Superficially, senior decision makers want definitive answers to a handful of the basic business analytics:
- If we adopt the EIM solution, what will it produce in terms of revenue growth or cost mitigation / avoidance?
- Does it meet the standards set to control technology investments with obvious ROI, IRR, payback, and maintenance improvements?
- How will the “bots” or application extensions be introduced or created? Do we possess the skills to create the solutions ourselves or are we relegating the tasks of delivery and integration to ISV’s or consultants?
- How can we secure the information from the general data and voice traffic internal and external to our enterprise?
However within today’s financial services (FSI) and healthcare (HC) environments, the questions become far more pointed and the answers prone to diverse rationalizations:
What additional risk does the adoption of EIM create regarding brand, business continuance, or regulatory and compliance obligations?
- If the EIM technology solution is adopted, will it provide a greater ability to defer or avoid purchases of ancillary investments in standard contact center or VoIP solutions like IVR’s, integrated voice solutions, and additional security measures?
- Can the information be “mined” to understand or predict customer purchases or buying habits, combined with larger enterprise solutions (via extensions) or databases, or even pooled with 3rd party data sources?
- Does this help provide superior customer lock-in, reduce R&D, and provide a clear path of choice as compared to our existing channels and offerings?
- In a litigious environment brought on by the inadvertent disclosure of personal and private information (e.g., by theft, via third party, or even by auditors), are we creating additional liabilities that must be approved by the Chief Compliance or Risk Officer?
- What case studies and indicators should we be examining to manage the on-going costs and performance of the EIM solution and how do these integrate or interfere with the corporate dashboards we already have in place for decision making?
The above questions are representative as there are many more that will be unique to your industry, niche, and management culture.
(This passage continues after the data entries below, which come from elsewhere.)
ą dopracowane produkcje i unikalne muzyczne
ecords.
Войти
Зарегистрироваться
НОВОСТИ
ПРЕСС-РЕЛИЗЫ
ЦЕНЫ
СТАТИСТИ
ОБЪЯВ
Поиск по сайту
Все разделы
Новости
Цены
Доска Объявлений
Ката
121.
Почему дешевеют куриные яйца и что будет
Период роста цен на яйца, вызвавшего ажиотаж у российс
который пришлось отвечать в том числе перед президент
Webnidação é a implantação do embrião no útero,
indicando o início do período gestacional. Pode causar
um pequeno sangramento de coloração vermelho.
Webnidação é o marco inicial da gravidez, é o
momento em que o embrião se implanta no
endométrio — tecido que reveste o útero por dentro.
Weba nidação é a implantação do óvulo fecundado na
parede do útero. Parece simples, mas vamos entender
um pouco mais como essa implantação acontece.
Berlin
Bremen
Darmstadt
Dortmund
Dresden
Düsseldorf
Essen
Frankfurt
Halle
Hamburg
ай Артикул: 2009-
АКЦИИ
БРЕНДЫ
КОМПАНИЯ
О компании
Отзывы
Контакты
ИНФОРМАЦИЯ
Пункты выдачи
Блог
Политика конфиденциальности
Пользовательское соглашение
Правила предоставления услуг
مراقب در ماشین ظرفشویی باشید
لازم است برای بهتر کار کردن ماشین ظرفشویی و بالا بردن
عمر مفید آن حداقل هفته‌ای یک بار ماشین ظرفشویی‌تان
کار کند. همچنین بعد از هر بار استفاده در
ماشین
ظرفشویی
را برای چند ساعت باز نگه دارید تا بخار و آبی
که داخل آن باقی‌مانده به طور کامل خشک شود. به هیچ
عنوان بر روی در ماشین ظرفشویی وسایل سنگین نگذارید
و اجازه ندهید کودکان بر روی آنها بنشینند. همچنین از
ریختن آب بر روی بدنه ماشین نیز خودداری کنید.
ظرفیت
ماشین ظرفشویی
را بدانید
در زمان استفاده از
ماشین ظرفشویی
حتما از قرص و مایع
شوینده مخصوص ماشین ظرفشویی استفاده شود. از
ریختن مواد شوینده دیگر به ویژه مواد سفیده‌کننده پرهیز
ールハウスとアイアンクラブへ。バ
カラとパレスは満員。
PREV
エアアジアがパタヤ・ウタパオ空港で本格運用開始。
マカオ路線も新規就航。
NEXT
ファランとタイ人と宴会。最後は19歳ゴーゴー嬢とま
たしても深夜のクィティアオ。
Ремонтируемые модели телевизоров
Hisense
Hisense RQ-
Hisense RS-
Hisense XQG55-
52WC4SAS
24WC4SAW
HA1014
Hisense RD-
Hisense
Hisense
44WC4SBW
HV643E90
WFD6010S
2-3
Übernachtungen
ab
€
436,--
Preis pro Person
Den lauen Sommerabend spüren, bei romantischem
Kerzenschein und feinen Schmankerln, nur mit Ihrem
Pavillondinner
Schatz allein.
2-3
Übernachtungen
For EIM to become a mainstream channel for B-to-C or B-to-B as part of a comprehensive go-to-market strategy, we need to move beyond the offerings and dialogue of our network and solutions providers. Lessons learned and post-implementation due diligence (i.e., objective case studies) will provide a starting point for corporate understanding and adoption. However, these data points will be rapidly changing and subject to continual interpretation due to the life-cycle stage that EIM currently finds itself.
As we create and validate real-world indicators and measurement processes, FSI and HC executives will adopt EIM as part of their future solutions. Yet it is only with the definition of these metrics and their predictability for business profits will EIM cease to be “something my teenager uses” to “something my organization uses to actively service our customers, extend our enterprise, and improve bottom-line profitability.”